計算
三次関数グラフ(y = ax³ + bx² + cx + d)
係数 a〜d を入力して y = ax³ + bx² + cx + d のグラフを描画。変曲点・極大・極小を自動計算し、グラフ上のマウスオーバーで座標を確認できます。
Tips
- 三次の係数 a がグラフの大まかな向きを決めます。a > 0 なら左下から右上へ、a < 0 なら左上から右下へ延びる曲線になります。
- 変曲点はグラフの曲がり方(凹凸)が切り替わる点です。x 座標は x = −b ÷ (3a) で求められます。グラフ上にオレンジのひし形で表示されます。
- 極大・極小(極値)は、微分 dy/dx = 3ax² + 2bx + c = 0 を解いて求められます。極大は緑の点、極小は紫の点で表示されます。判別式 (2b)² − 4(3a)c < 0 の場合は極値なし(単調)になります。
- デフォルトは y = x³ − 3x(a=1, b=0, c=-3, d=0)で、極大 (−1, 2) と極小 (1, −2) を持つ典型的な三次関数の例です。
よくある質問
変曲点とは、グラフの凹凸(曲がり方)が切り替わる点です。三次関数 y = ax³ + bx² + cx + d では、二階微分 d²y/dx² = 6ax + 2b = 0 を解くと x = −b ÷ (3a) が得られます。変曲点ではグラフが「右下に曲がる」から「右上に曲がる」(または逆)へと切り替わります。

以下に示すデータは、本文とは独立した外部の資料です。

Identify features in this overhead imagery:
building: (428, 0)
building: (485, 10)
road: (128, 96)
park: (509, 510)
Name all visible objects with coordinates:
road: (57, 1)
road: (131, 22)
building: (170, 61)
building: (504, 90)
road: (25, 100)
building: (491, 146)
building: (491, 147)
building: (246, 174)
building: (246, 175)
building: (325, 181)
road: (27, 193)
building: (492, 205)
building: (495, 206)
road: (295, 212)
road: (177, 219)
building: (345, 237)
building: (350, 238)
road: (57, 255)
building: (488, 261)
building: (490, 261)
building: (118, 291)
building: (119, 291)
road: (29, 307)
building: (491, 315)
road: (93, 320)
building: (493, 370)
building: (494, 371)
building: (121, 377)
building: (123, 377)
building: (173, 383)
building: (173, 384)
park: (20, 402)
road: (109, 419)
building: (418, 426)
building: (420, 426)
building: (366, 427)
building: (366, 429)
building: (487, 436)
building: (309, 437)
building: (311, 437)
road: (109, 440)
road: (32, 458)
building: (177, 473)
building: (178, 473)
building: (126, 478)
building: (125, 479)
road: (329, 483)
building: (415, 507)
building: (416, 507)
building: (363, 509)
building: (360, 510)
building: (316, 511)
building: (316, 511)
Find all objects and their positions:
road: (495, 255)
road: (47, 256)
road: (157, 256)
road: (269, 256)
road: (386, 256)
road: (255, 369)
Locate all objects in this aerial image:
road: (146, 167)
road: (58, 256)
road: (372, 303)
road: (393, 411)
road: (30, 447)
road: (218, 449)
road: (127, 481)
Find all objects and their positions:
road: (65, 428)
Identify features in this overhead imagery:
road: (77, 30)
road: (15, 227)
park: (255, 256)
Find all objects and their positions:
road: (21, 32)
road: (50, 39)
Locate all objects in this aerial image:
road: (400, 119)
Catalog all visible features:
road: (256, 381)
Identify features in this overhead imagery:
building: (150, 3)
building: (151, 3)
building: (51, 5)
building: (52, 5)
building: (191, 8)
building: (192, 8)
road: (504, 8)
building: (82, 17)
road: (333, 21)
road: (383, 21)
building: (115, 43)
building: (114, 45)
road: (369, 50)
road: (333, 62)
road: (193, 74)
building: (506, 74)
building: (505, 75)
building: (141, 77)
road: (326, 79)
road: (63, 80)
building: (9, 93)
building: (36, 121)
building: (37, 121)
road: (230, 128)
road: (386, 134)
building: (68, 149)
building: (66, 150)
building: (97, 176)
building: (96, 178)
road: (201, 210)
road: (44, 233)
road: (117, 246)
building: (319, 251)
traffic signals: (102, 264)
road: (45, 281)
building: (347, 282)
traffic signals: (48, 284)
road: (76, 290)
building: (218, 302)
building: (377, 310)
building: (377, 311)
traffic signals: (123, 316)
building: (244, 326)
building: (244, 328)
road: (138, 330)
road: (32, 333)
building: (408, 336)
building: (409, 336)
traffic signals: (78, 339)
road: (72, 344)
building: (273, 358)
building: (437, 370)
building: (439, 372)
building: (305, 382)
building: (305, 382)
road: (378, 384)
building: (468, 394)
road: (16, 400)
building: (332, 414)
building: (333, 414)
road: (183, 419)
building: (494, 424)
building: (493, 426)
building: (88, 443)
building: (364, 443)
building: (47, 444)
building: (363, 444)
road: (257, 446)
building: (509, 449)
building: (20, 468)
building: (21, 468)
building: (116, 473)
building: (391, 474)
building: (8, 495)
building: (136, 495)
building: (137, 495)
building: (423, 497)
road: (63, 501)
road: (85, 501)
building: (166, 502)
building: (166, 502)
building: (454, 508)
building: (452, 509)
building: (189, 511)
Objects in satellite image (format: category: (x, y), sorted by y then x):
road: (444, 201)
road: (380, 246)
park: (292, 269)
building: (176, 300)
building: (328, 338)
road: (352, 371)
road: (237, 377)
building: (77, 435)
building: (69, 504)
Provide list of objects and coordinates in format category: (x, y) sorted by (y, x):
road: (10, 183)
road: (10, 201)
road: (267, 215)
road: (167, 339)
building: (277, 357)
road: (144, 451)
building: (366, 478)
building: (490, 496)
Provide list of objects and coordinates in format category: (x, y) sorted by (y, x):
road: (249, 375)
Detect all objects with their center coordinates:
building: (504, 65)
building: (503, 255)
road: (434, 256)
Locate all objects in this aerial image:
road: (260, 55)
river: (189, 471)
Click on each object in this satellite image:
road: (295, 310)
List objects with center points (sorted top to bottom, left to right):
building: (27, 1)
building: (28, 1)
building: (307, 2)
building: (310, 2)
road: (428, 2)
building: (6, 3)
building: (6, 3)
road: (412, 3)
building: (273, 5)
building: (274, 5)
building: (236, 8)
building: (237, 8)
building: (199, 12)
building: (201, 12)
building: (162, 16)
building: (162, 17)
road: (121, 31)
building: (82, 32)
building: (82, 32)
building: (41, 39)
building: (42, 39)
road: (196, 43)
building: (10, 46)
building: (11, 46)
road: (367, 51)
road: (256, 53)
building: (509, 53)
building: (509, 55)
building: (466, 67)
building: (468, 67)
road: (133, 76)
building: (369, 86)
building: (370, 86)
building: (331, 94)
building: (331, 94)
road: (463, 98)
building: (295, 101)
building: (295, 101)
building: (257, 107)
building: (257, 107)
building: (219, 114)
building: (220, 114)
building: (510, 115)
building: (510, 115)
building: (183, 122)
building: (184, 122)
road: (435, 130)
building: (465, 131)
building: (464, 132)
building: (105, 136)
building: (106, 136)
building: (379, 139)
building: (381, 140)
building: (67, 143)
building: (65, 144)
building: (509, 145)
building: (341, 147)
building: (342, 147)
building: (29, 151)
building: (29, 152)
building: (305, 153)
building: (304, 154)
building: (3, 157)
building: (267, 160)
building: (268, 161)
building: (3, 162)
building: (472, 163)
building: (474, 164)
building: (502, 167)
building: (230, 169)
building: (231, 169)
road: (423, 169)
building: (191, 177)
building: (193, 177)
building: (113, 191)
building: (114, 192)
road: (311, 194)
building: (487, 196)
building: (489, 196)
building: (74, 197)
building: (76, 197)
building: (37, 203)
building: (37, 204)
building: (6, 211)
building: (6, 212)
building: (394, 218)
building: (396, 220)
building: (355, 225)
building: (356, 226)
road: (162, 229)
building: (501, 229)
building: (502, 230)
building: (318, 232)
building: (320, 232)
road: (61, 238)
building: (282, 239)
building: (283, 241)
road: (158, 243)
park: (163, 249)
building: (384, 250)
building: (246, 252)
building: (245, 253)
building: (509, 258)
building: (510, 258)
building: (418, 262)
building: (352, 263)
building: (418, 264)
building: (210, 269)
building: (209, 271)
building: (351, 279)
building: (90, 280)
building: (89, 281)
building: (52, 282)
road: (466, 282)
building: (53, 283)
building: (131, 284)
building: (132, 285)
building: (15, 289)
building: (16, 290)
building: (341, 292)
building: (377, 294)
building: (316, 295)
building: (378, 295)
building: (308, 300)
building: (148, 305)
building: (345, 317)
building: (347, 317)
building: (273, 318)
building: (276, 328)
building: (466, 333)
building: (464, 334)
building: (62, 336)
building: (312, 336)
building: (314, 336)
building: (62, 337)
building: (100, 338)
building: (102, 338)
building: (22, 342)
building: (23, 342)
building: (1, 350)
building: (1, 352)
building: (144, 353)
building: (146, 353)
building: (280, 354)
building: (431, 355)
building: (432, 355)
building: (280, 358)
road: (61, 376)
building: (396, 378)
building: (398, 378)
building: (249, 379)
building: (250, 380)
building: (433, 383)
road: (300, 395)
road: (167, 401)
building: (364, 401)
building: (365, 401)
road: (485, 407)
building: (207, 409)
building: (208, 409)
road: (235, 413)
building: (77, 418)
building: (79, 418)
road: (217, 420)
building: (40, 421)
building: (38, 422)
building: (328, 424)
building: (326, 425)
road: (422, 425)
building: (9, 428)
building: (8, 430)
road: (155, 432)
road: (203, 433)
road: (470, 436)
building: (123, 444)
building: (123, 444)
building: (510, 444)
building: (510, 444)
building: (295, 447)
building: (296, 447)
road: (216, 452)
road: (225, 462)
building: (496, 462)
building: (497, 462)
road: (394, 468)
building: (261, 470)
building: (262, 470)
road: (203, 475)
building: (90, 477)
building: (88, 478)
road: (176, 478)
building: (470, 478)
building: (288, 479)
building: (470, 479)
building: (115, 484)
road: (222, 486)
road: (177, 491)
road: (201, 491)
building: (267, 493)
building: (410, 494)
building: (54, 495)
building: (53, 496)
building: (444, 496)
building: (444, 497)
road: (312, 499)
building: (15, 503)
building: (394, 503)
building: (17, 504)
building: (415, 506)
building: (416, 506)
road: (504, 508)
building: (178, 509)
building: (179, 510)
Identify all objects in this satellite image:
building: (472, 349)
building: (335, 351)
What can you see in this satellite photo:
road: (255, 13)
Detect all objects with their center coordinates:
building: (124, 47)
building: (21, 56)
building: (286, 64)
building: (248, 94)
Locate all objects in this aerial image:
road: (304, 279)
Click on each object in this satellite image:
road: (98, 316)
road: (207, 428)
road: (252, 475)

極大は周囲より y が大きくなる局所的な山、極小は周囲より y が小さくなる局所的な谷です。一階微分 dy/dx = 3ax² + 2bx + c = 0 を解き、その点での二階微分の符号で判定します(d²y/dx² < 0 → 極大、> 0 → 極小)。判別式が 0 以下の場合は極値が存在せず、単調増加または単調減少になります。
はい。三次方程式 ax³ + bx² + cx + d = 0 は必ず少なくとも 1 つの実数解を持ちます(複素数係数の場合を除く)。これは中間値の定理により、x → +∞ と x → −∞ で y の符号が逆になる(a > 0 なら正・負)ため、必ずゼロを通過することから保証されます。
グラフの向きが反転します。a > 0 では左下から右上へ延びますが、a < 0 では左上から右下へ延びます。極大と極小の位置は変わりませんが、x 座標が同じとき、a < 0 では a > 0 のときの y 値が符号反転した値になります。
余談ですが ― 三次方程式を解いた数学者たちの確執
三次方程式の一般解(カルダノの公式)をめぐって、16 世紀イタリアの数学者たちは熾烈な争いを繰り広げました。ニコロ・タルタリアが三次方程式の解法を秘密裏に発見し、ジェロラモ・カルダノに「公表しない」という約束のもとで伝えました。しかし 1545 年にカルダノは著書『アルス・マグナ(大いなる術)』でこの解法を発表。タルタリアはカルダノを盗作者として非難し、激しい論争に発展しました。
興味深いのは、三次方程式の解の公式が「虚数」概念の発明を促したことです。実数の解しか持たない三次方程式でも、カルダノの公式の途中計算に √(−1) のような項が現れることがあります。ラファエル・ボンベッリはこれを「虚数」として形式的に扱うことで正しい実数解が得られることを示し、複素数論の萌芽となりました。